Le 26 janvier, l’élu de la nation a infligé une belle gifle à dame Kouamé Aya Kan, fonctionnaire de Police, dans l’exercice de ses fonctions. Appréhendé pour ce cas de flagrant délit, il a été placé sous mandat de dépôt, le 28 janvier 2018, avant d’être libéré.
“Lorsque l’Assemblée nationale requiert la suspension de la poursuite et de la détention d’un député, nous ne pouvons qu’y faire droit”, s’alignait Adou Richard, le procureur de la République près le Tribunal de 1ère Instance d’Abidjan-Plateau, en assimilant, pour les besoins de la cause, Bureau de l’Assemblée nationale et Assemblée nationale.

 

 

Cet “esclave de la loi”, comme il s’est défini, pouvait alors conclure, sûr de lui: “La Constitution n’a pas laissé d’autres possibilités aux magistrats”. 

 

Voilà que cette jurisprudence ne prévaut pas dans le cas du député Jacques Ehouo. Et la Justice elle-même se perd dans le désordre juridique et judiciaire. 
Le député du Plateau est, en effet, un adversaire politique auquel le Pouvoir, en se servant de son bras séculier, a choisi de régler son compte. Et cet empêcheur de gagner en rond au Plateau est un homme à abattre. 

 

D’un, il est resté sourd aux sirènes du Parti unifié RHDP, en demeurant au PDCI-RDA, parti qui s’est désapparenté de cette coalition politique dirigée par Alassane Ouattara, chef de l’État. 

 

De deux, sans bruit, il a battu, à plate couture, Fabrice Sawegnon, candidat de la coalition au pouvoir, dans le quartier des affaires d’Abidjan et siège des Institutions dont la Présidence de la République. 
Cerise sur le gateau de la mise à mort politique, il est le neveu de Noël Honoré Charles Akossi Bendjo, maire sorti du Plateau.

 

 

Ce dernier, membre du Bureau politique du PDCI-RDA, est hostile au Parti unifié RHDP.
Après la SIR où il assurait la fonction de PCA, ce candidat à sa réélection a été revoqué, le 1er août 2018 en Conseil des ministres, de la mairie du Plateau pour “graves déviations dans sa gestion et faux en écriture publique” alors qu’il se trouvait hors du pays.

 

 

 

Il est sous le coup d’un mandat d’arrêt.
Bendjo n’a donc pu faire acte de candidature aux municipales du 13 octobre 2018 au Plateau.
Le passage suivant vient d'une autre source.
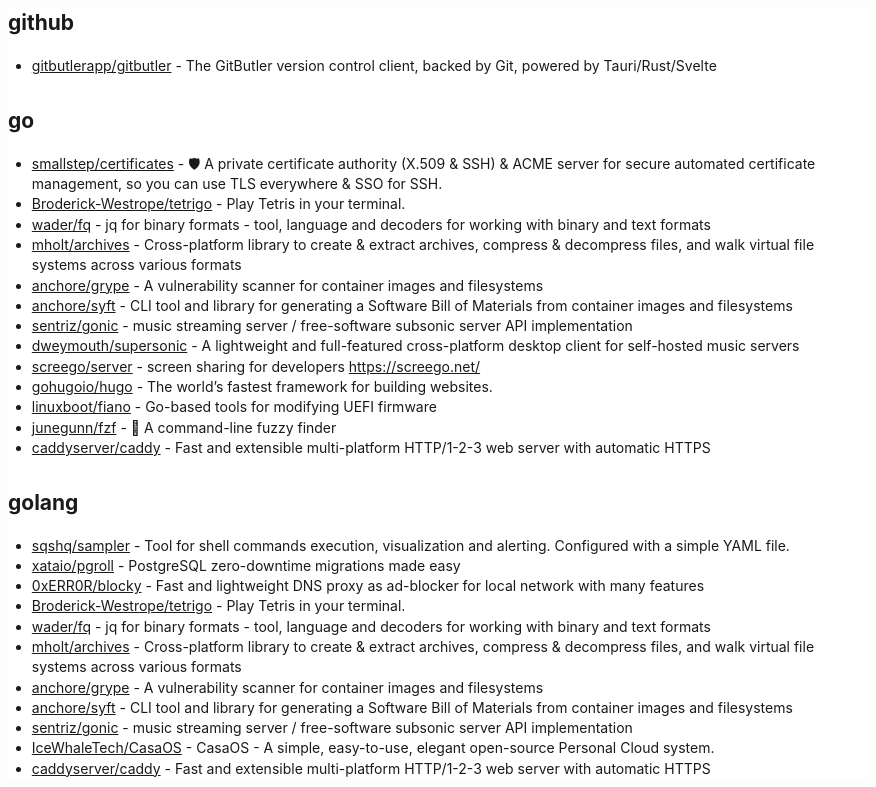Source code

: ## github 

- [gitbutlerapp/gitbutler](https://github.com/gitbutlerapp/gitbutler) - The GitButler version control client, backed by Git, powered by Tauri/Rust/Svelte

## go 

- [smallstep/certificates](https://github.com/smallstep/certificates) - 🛡️ A private certificate authority (X.509 & SSH) & ACME server for secure automated certificate management, so you can use TLS everywhere & SSO for SSH.
- [Broderick-Westrope/tetrigo](https://github.com/Broderick-Westrope/tetrigo) - Play Tetris in your terminal.
- [wader/fq](https://github.com/wader/fq) - jq for binary formats - tool, language and decoders for working with binary and text formats
- [mholt/archives](https://github.com/mholt/archives) - Cross-platform library to create & extract archives, compress & decompress files, and walk virtual file systems across various formats
- [anchore/grype](https://github.com/anchore/grype) - A vulnerability scanner for container images and filesystems
- [anchore/syft](https://github.com/anchore/syft) - CLI tool and library for generating a Software Bill of Materials from container images and filesystems
- [sentriz/gonic](https://github.com/sentriz/gonic) - music streaming server / free-software subsonic server API implementation
- [dweymouth/supersonic](https://github.com/dweymouth/supersonic) - A lightweight and full-featured cross-platform desktop client for self-hosted music servers
- [screego/server](https://github.com/screego/server) - screen sharing for developers https://screego.net/
- [gohugoio/hugo](https://github.com/gohugoio/hugo) - The world’s fastest framework for building websites.
- [linuxboot/fiano](https://github.com/linuxboot/fiano) - Go-based tools for modifying UEFI firmware
- [junegunn/fzf](https://github.com/junegunn/fzf) - :cherry_blossom: A command-line fuzzy finder
- [caddyserver/caddy](https://github.com/caddyserver/caddy) - Fast and extensible multi-platform HTTP/1-2-3 web server with automatic HTTPS

## golang 

- [sqshq/sampler](https://github.com/sqshq/sampler) - Tool for shell commands execution, visualization and alerting. Configured with a simple YAML file.
- [xataio/pgroll](https://github.com/xataio/pgroll) - PostgreSQL zero-downtime migrations made easy
- [0xERR0R/blocky](https://github.com/0xERR0R/blocky) - Fast and lightweight DNS proxy as ad-blocker for local network with many features
- [Broderick-Westrope/tetrigo](https://github.com/Broderick-Westrope/tetrigo) - Play Tetris in your terminal.
- [wader/fq](https://github.com/wader/fq) - jq for binary formats - tool, language and decoders for working with binary and text formats
- [mholt/archives](https://github.com/mholt/archives) - Cross-platform library to create & extract archives, compress & decompress files, and walk virtual file systems across various formats
- [anchore/grype](https://github.com/anchore/grype) - A vulnerability scanner for container images and filesystems
- [anchore/syft](https://github.com/anchore/syft) - CLI tool and library for generating a Software Bill of Materials from container images and filesystems
- [sentriz/gonic](https://github.com/sentriz/gonic) - music streaming server / free-software subsonic server API implementation
- [IceWhaleTech/CasaOS](https://github.com/IceWhaleTech/CasaOS) - CasaOS - A simple, easy-to-use, elegant open-source Personal Cloud system.
- [caddyserver/caddy](https://github.com/caddyserver/caddy) - Fast and extensible multi-platform HTTP/1-2-3 web server with automatic HTTPS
C’est son neveu, Ehouo Jacques, député et candidat par défaut, qui a relevé le défi en étalant le candidat du pouvoir.
Et ce qui devait arriver est en train de se dérouler, honteusement.

 

 

Le 11 décembre 2018, soit quarante-huit heures avant son installation à la tête du Conseil municipal prévue le 13 décembre, Jacques Yapi, maire intérimaire, a saisi la Justice d’une plainte contre X (pour maquiller le harcèlement politique), mais en réalité, et il finira par se mettre à table, contre Bendjo et Éhouo.
On connaît la suite.

 

La présomption d’innocence est renvoyée aux calendes grecques et la délégation spéciale, inopportune et illégale, a été exhibée pour confier la gestion municipale du Plateau au préfet du district autonome d’Abidjan, Vincent Irié Bi Toh. 
Le pays, et c’est Ouattara qui a prévenu à sa prise du pouvoir, va surprendre le monde.